Add a SPARQL backend in addition to SQLite and PostgresSQL (#26). Loading the NTriples dump into Fuseki takes considerably more time and query might be slower as well, but if query performance is acceptable, a SPARQL backend may provide more flexible kind of queries, such as transitive inclusion of narrower concepts.

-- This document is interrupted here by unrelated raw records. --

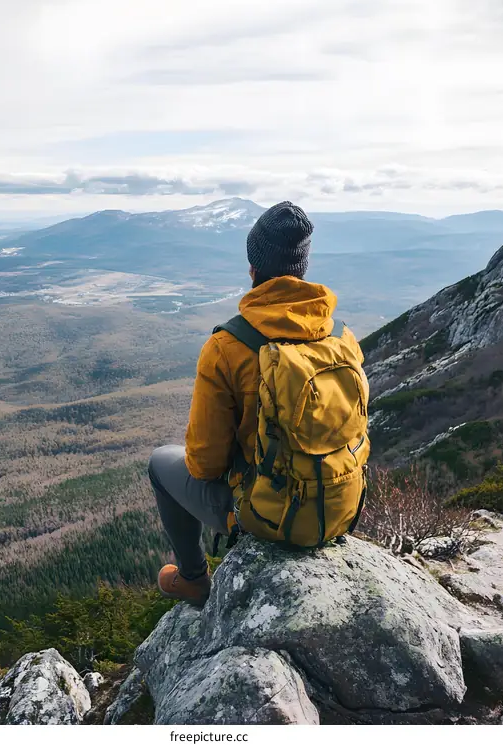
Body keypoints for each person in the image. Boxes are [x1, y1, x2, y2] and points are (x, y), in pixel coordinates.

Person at [148, 200, 367, 606]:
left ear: (253, 270)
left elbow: (204, 464)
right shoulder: (342, 338)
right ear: (302, 269)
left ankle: (194, 578)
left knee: (162, 462)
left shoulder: (227, 346)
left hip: (266, 515)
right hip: (339, 507)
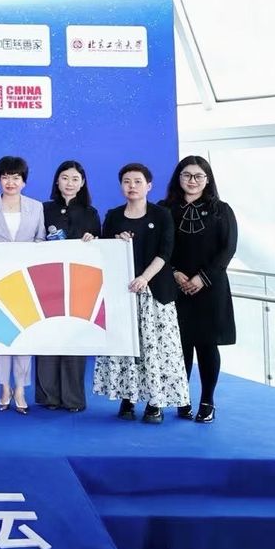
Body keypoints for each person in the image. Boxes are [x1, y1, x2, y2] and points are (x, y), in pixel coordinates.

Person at [93, 163, 188, 423]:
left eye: (137, 181)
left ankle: (155, 403)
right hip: (123, 293)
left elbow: (165, 252)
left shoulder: (162, 214)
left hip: (155, 292)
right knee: (126, 346)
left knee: (155, 349)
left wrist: (145, 278)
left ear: (149, 186)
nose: (132, 186)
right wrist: (116, 242)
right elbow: (104, 251)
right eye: (126, 181)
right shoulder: (113, 216)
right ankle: (128, 397)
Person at [164, 155, 238, 424]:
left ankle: (207, 401)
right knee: (179, 346)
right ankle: (181, 398)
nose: (192, 181)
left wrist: (202, 278)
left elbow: (228, 249)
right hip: (175, 286)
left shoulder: (221, 210)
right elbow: (158, 247)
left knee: (207, 345)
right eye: (186, 175)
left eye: (198, 176)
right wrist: (174, 273)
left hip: (210, 287)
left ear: (207, 179)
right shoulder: (165, 209)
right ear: (178, 178)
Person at [0, 155, 44, 414]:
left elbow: (41, 240)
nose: (10, 182)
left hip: (27, 281)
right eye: (5, 177)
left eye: (16, 177)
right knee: (2, 336)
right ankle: (4, 387)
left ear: (24, 181)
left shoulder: (36, 207)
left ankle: (20, 388)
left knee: (25, 336)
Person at [38, 160, 101, 413]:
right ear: (57, 181)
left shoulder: (90, 213)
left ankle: (73, 399)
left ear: (82, 183)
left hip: (79, 283)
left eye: (75, 179)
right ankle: (49, 397)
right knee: (47, 336)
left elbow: (100, 248)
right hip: (46, 281)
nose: (70, 183)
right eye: (65, 178)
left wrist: (92, 239)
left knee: (74, 340)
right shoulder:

nichtich commented 1 year ago

See https://labs.onb.ac.at/de/tool/sparql/ for a public SPARQL endpoint (read-only) to experiment with: ANNO (historische Zeitungen) and AKON (historische Postkarten), e.g.

Occurrence:

PREFIX dc: <http://purl.org/dc/elements/1.1/>
SELECT (COUNT(?doc) AS ?c) {
  ?doc dc:subject <http://d-nb.info/gnd/4062901-6> .
}

Co-Occurrence: none (each title seems to have only one of 42 subjects?):

PREFIX dc: <http://purl.org/dc/elements/1.1/>
SELECT ?subject (COUNT(DISTINCT ?doc) AS ?count) {
  ?doc dc:subject ?subject .
  FILTER(isIRI(?subject))
} GROUP BY ?subject ORDER BY DESC(?count)

nichtich commented 1 month ago

Unfortunately https://labs.onb.ac.at/de/tool/sparql/ does not include skos:inScheme and it uses http://purl.org/dc/elements/1.1/subject instead of http://purl.org/dc/terms/subject - the latter could be configured though.

nichtich commented 1 month ago

Things to further adjust:

Configure subject predicate (dc:subject vs dct:subject)
Record URIs are hard-coded to http://uri.gbv.de/document/opac-de-627:ppn:$, better allow arbitrary record URIs as well
Partial and full import have not been implemented yet